You want to apply the code correction to your version of code.
Then you'd need to create a patch (http://wiki.freepascal.org/Creating_A_Patch) file that needs to be attached to the bug reporte.

...or you could simply add a link to this thread to the bug report. But in this case in it might not speed up the process.
Title: Re: Entering large Unicode numbers
Post by: Thaddy on January 17, 2017, 03:47:11 pm
There are also multiple ways to patch this, e.g.:
- 1 adapt the code body with similar code to ustrings
- 2 defer LazUTF8.UnicodeToUTF8Inline  to one of the Ustrings.UnicodeToUTF8 ones.
*2 will for now be shot down but probably done in the future anyway.
*1 That's doable, but make sure you pass the tests or add tests for it. 
At the minimum, provide your own example with your patch and show that the new code works ;)

There's a subject on the wiki on how to properly create a patch, but with svn it is rather simple
Title: Re: Entering large Unicode numbers
Post by: Thaddy on January 17, 2017, 04:01:34 pm
@rick2691 IMPORTANT!

You filed the bug report, but you did it the other way around...
The GOOD code is the ustrings code... from FPC itself
The BAD code is the LazUTF8 code... from Lazarus.

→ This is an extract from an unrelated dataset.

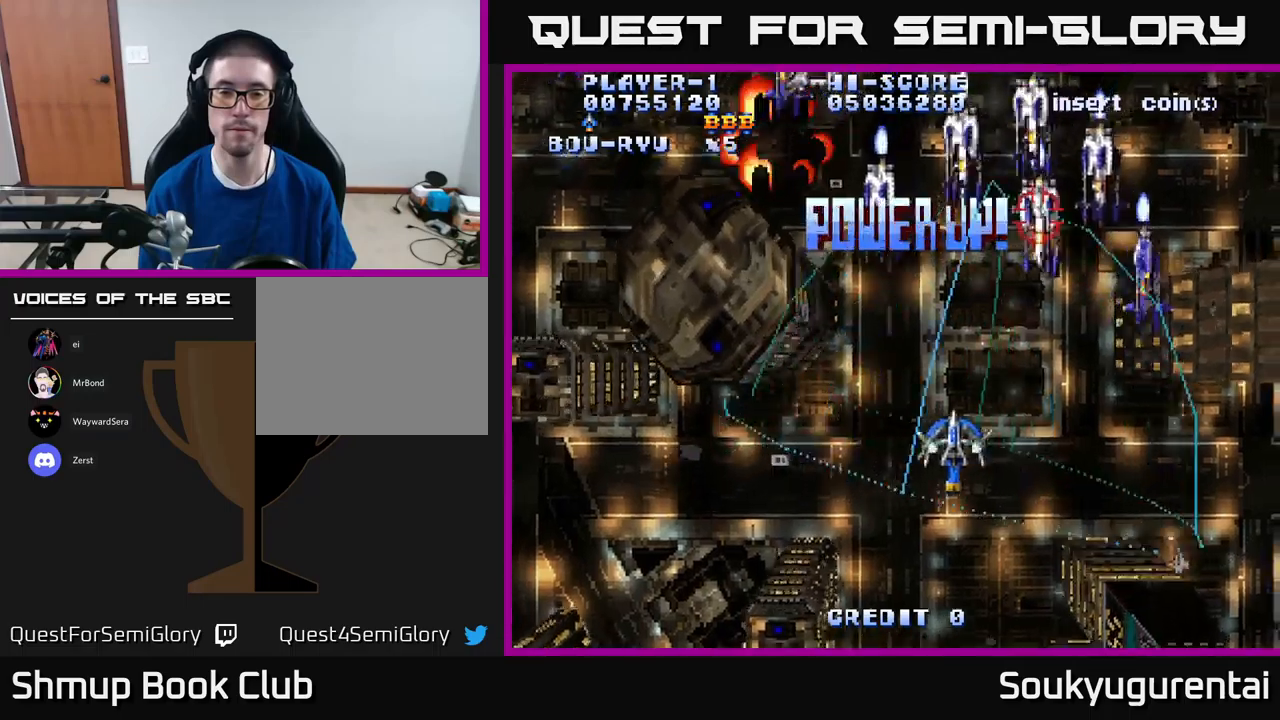
{"dt_ms": 500, "buttons": ["A", "DPAD_DOWN"], "left_stick": "center", "right_stick": "center", "events": [[167, "DPAD_RIGHT", "up"], [200, "DPAD_UP", "down"], [300, "DPAD_LEFT", "down"], [383, "DPAD_UP", "up"], [400, "A", "up"], [450, "DPAD_DOWN", "down"], [467, "A", "down"], [500, "DPAD_LEFT", "up"]]}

So this is not an fpc issue, but a Lazarus issue; LazUTF8.UnicodeToUTF8 can not handle 4 byte extended codepoints as is obvious from the sources. (It can not go higher than three)

So the issue is NOT an FPC issue and should be reported as a Lazarus issue.

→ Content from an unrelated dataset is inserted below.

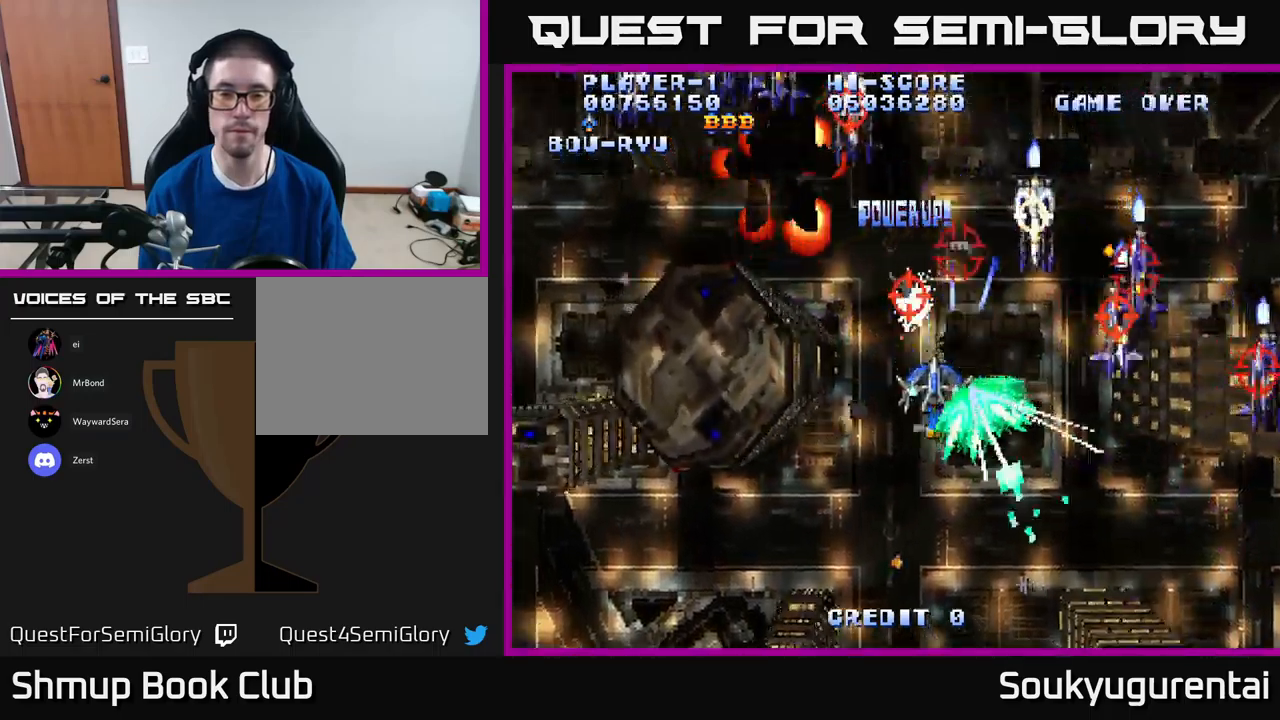
{"dt_ms": 500, "buttons": ["A", "DPAD_UP", "DPAD_LEFT"], "left_stick": "center", "right_stick": "center", "events": [[317, "DPAD_LEFT", "down"], [367, "DPAD_DOWN", "up"], [500, "DPAD_UP", "down"]]}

I have placed a remark on the bug tracker with a request to move it to Lazarus.
[edit]
It seems that the LazUTF8 one is unicode32. This causes problems because Unicode in FPC is unicode16 with mode delphiunicode or modeswitch unicode.
And there is to string type that can default string to string32 ;) Unicode16 can still handle 4 byte codepoints by the way, so you still can not assume 2 bytes per char.
Title: Re: Entering large Unicode numbers
Post by: rick2691 on January 17, 2017, 04:30:46 pm
So you are saying that the ustrings method should be patched into the LazUTF8 unit?

Rick
Title: Re: Entering large Unicode numbers
Post by: rick2691 on January 17, 2017, 04:41:31 pm
I suppose you have seen the post...


Mattias Gaertner   (manager)
2017-01-17 16:32

LazUTF8.UnicodeToUTF8Inline works here for 0..$fffff. Our test suite runs as well.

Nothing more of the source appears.